I had read about the Rat Park experiment and the analog of the Vietnam war a few times before this week. Either in a documentary, NPR broadcasting, or another like article, the story is told often almost identically. They begin with the cocaine water experiments, offer a few words to Nixon's War, move to Rat Park, and then end with Vietnam heroin users. But there are a few things many of these articles seem to leave out.
The first detail left out is that, unlike the original experiment, cocaine was not used in rat park; morphine was. This might seem like a nitpick--both cocaine and morphine are highly addictive--but it is worth noting that morphine's high works by pumping the brain full of the same chemical released when both humans and rats exercise.
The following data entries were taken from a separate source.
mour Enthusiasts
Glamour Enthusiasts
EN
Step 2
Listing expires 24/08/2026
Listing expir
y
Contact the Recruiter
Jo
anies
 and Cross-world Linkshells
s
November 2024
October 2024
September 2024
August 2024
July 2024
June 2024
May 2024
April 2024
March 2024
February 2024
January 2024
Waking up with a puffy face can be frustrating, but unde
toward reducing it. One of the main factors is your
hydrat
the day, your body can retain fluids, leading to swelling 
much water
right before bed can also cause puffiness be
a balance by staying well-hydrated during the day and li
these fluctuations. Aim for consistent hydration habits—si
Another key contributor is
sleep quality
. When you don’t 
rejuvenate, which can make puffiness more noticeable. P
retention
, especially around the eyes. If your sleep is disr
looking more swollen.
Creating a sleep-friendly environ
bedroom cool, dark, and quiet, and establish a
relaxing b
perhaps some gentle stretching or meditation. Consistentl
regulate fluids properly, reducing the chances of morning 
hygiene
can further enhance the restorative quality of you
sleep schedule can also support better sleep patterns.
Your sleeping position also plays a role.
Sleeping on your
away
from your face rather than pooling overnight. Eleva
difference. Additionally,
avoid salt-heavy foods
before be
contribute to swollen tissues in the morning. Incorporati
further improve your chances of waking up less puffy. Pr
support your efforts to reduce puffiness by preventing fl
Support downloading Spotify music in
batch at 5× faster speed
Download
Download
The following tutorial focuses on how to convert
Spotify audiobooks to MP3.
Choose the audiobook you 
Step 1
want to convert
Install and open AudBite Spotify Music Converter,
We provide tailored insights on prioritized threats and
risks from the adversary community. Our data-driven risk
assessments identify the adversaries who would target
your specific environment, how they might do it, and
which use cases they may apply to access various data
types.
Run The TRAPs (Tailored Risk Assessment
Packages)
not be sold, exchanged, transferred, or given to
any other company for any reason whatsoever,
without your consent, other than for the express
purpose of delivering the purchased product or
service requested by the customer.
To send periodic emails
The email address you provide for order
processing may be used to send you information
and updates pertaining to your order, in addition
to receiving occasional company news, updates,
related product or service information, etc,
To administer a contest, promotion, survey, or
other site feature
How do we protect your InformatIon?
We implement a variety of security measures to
Along with the comfortable social settings, the rats in the Rat Park experiment were also given exercise equipment: balls and wheels.
Rats have been shown to become addicted to exercise (http://www.nytimes.com/2002/05/21/health/runner-s-high-endorphins-fiction-some-scientists-say.html) and it is possible that the exercise afforded to them in Rat Park could have been doing much of the heavy lifting in keeping them clean. But this isn't surprising. Recent medical literature has been pointing to this with studies in lab rats showing self-administration of cocaine dropping after exercise (https://www.ncbi.nlm.nih.gov/pubmed/18585870 & https://www.ncbi.nlm.nih.gov/pmc/articles/PMC3276339/).
Although I would hardly call the results of Rat Park misleading, the greater takeaway from this experiment might be the effects of exercise on addiction.